GREAT FALLS — Jordan Komac, a senior at the University of Providence, has had a very successful wrestling career. Dating back to his high school days at Great Falls High, he has won more than 40 tournaments, two Class AA state titles and a Frontier Conference championship. All of those accomplishments have happened under one head coach, his dad, Steve Komac.
Steve coached at Great Falls High for over 10 years, and in the span of time he had the pleasure of coaching Jordan during his four year Bison career. But before he became his coach, Steve was still in the corner for Jordan. They have had a strong father-son relationship, including lots of bonding like going on hunting and fishing trips with one another.
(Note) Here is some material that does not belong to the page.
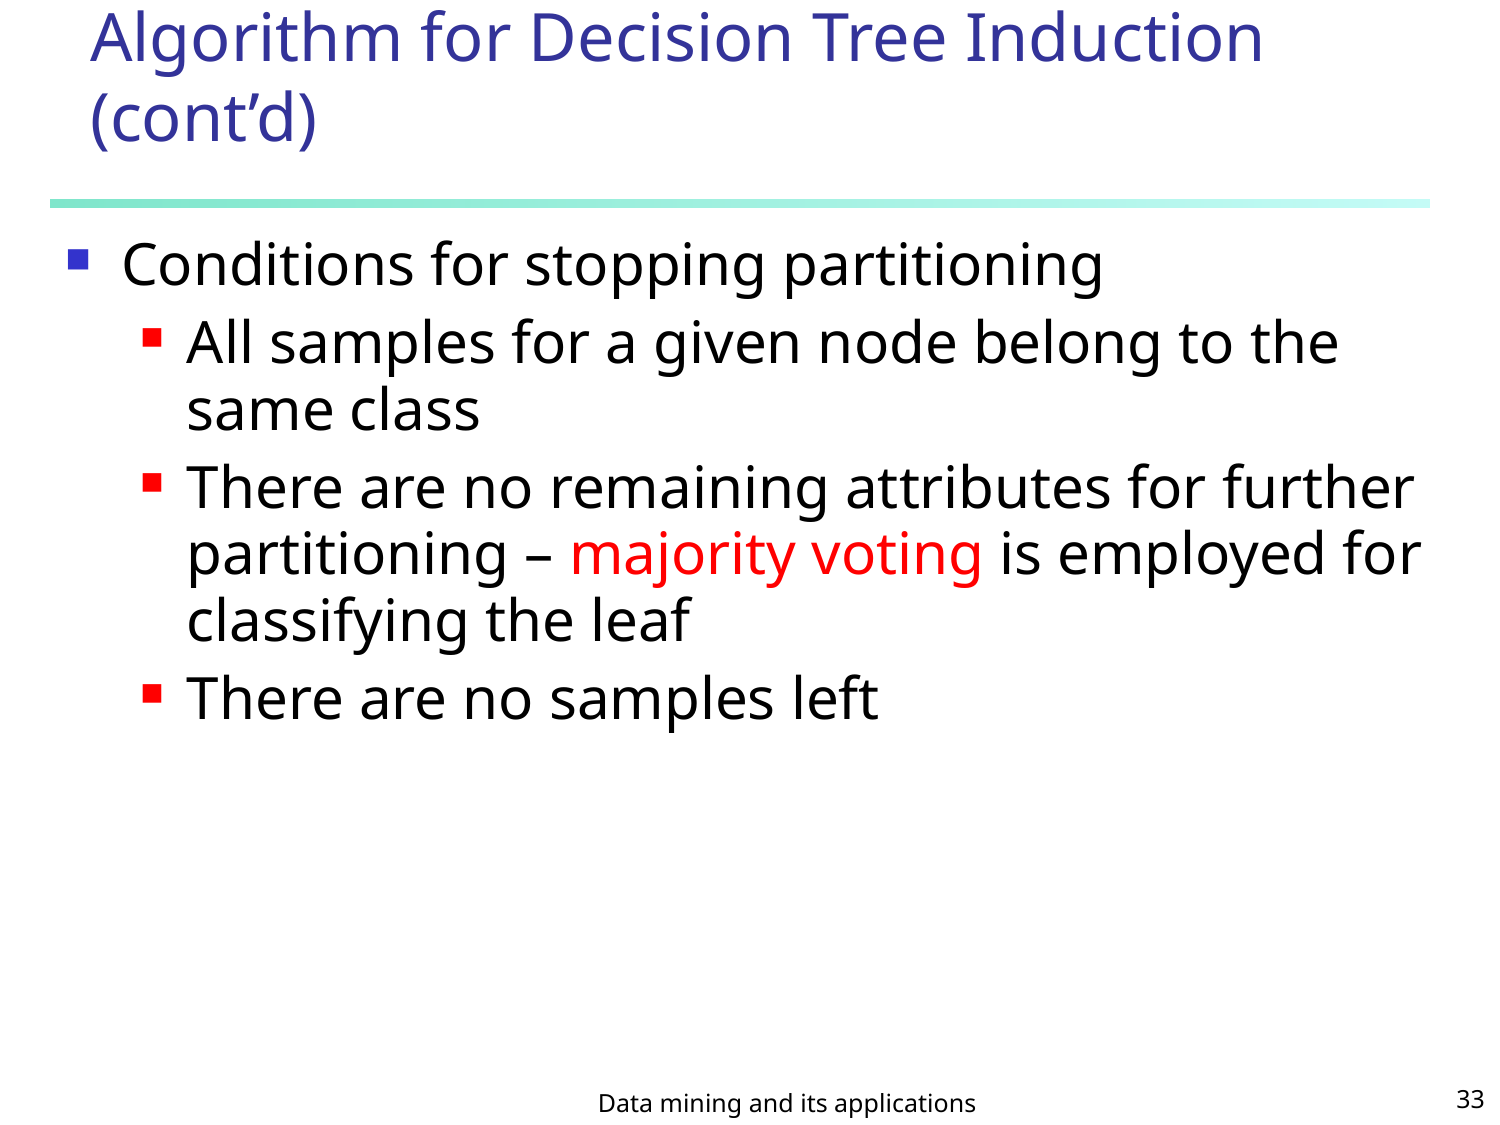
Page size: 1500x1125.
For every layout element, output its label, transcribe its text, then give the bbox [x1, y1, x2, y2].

You would think that strong bond would make an easy transition for when they became coach and athlete, but that was not the case.
“In that freshman year, there was lots and lots of struggles,” said Steve. “Between me treating him like I would the other kids, and not expecting more of him. Also him not seeing me as a coach but seeing me as a dad. We spent a lot of off season time after freshman year working on it and it got better as a sophomore.”
As they were working through their bumps in the road, they realized part of the solution was Steve taking a slight step back and allowing the assistant coaches to step in and help Jordan as well. In those moments is where Jordan realized his true passion for the sport.
“For a while he stopped coaching me, and it made me realize I wrestle because I love it,” said Jordan. “I wrestle for me, I don’t wrestle for my dad … Once we figured out those issues, its been smooth sailing from there.”
Jordan graduated from Great Falls High and moved on to Providence while his dad remained coaching for the Bison. He was a red shirt his freshman year and it was after that year that the Argos head coaching position opened up. After having a great experience under his dad his senior year, he advocated for Steve to take the job.
“When the job had an opening, I was calling him everyday like ‘take it take it’ because I knew the school was talking to him,” said Jordan. “I had to do a lot of convincing but I’m really glad he came here.”
The connection they shared was a lot better the second go-round. They finally understood when to be coach-athlete and when to be father-son. They have shared a lot of success together and Steve gets a bit of a different feeling when he sees his son, not just his athlete, winning during competitions.
“I do very good work without my emotions involved. I sit very composed for the most part,” said Steve. “I would be lying if I said there isn’t a different adrenaline that hits you when your children step out in competition.”
Jordan is now in his senior year at Providence and is grateful for the time he has been able to spend under the lead of his father. On the other hand, Steve says he just wants his son to know he is proud of him, no matter what happens on the mats during competition.